Extracted page text data:

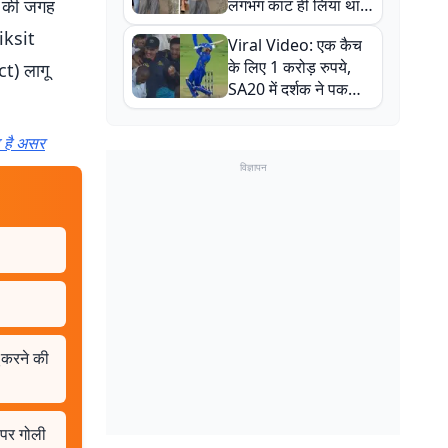
ून की जगह
लगभग काट ही लिया था,
न्यूजीलैंड सीरीज से पहले
iksit
Viral Video: एक कैच
बाल-बाल बचे
के लिए 1 करोड़ रुपये,
) लागू
SA20 में दर्शक ने पकड़ा
एक हाथ से गजब का कैच
ा है असर
विज्ञापन
 करने की
 पर गोली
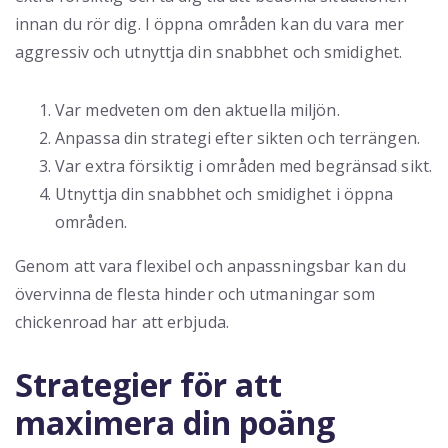
innan du rör dig. I öppna områden kan du vara mer
aggressiv och utnyttja din snabbhet och smidighet.
Var medveten om den aktuella miljön.
Anpassa din strategi efter sikten och terrängen.
Var extra försiktig i områden med begränsad sikt.
Utnyttja din snabbhet och smidighet i öppna
områden.
Genom att vara flexibel och anpassningsbar kan du
övervinna de flesta hinder och utmaningar som
chickenroad har att erbjuda.
Strategier för att
maximera din poäng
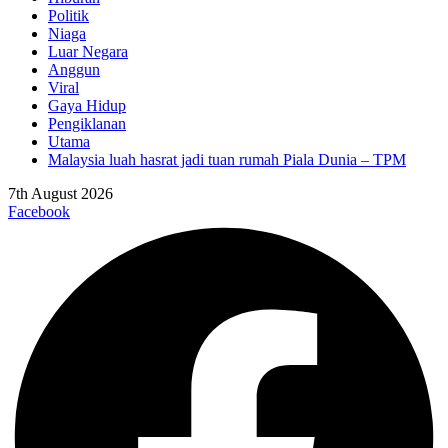
Politik
Niaga
Luar Negara
Anggun
Viral
Gaya Hidup
Pengiklanan
Utama
Malaysia luah hasrat jadi tuan rumah Piala Dunia – TPM
7th August 2026
Facebook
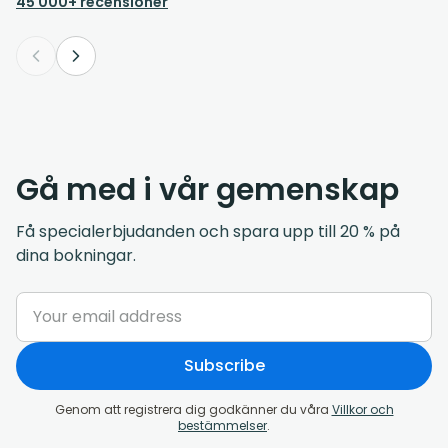
45 000+ recensioner
Gå med i vår gemenskap
Få specialerbjudanden och spara upp till 20 % på
dina bokningar.
Subscribe
Genom att registrera dig godkänner du våra
Villkor och
bestämmelser
.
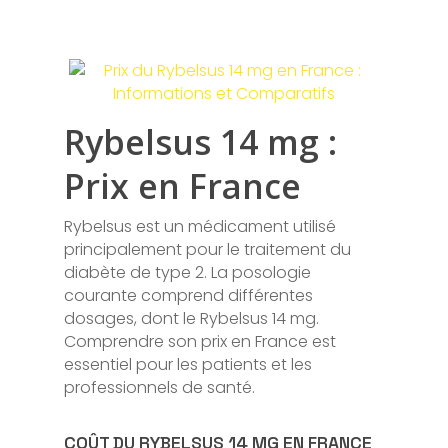
Rybelsus 14 mg :
Prix en France
Rybelsus est un médicament utilisé
principalement pour le traitement du
diabète de type 2. La posologie
courante comprend différentes
dosages, dont le Rybelsus 14 mg.
Comprendre son prix en France est
essentiel pour les patients et les
professionnels de santé.
COÛT DU RYBELSUS 14 MG EN FRANCE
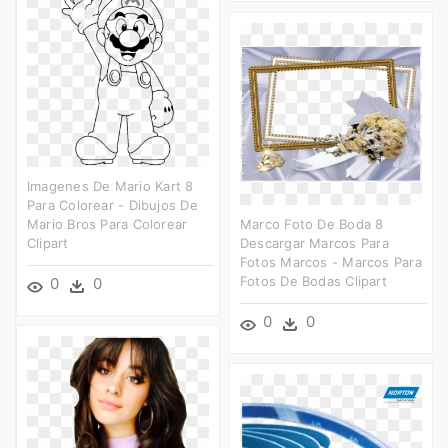
Imagenes De Mario Kart 8
Para Colorear - Dibujos De
Mario Bros Para Colorear
Marco Foto De Boda 8
Clipart
Descargar Marcos Para
Fotos Marcos - Marcos Para
Fotos De Bodas Clipart
0
0
0
0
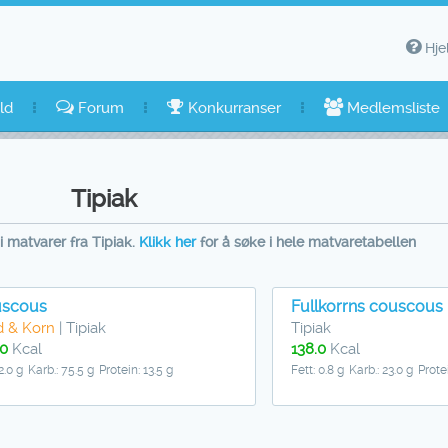
Hje
ld
Forum
Konkurranser
Medlemsliste
Tipiak
i matvarer fra Tipiak.
Klikk her
for å søke i hele matvaretabellen
scous
Fullkorrns couscous 
d & Korn
| Tipiak
Tipiak
.0
Kcal
138.0
Kcal
2.0 g
Karb.: 75.5 g
Protein: 13.5 g
Fett: 0.8 g
Karb.: 23.0 g
Protei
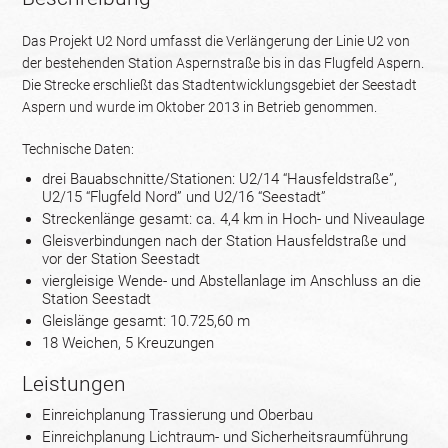
Das Projekt U2 Nord umfasst die Verlängerung der Linie U2 von
der bestehenden Station Aspernstraße bis in das Flugfeld Aspern.
Die Strecke erschließt das Stadtentwicklungsgebiet der Seestadt
Aspern und wurde im Oktober 2013 in Betrieb genommen.
Technische Daten:
drei Bauabschnitte/Stationen: U2/14 “Hausfeldstraße”,
U2/15 “Flugfeld Nord” und U2/16 “Seestadt”
Streckenlänge gesamt: ca. 4,4 km in Hoch- und Niveaulage
Gleisverbindungen nach der Station Hausfeldstraße und
vor der Station Seestadt
viergleisige Wende- und Abstellanlage im Anschluss an die
Station Seestadt
Gleislänge gesamt: 10.725,60 m
18 Weichen, 5 Kreuzungen
Leistungen
Einreichplanung Trassierung und Oberbau
Einreichplanung Lichtraum- und Sicherheitsraumführung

What is needed →
Looking at the records above, work out how many lines include the word "Aspern", then give that number by itself.

Exercise answer →
2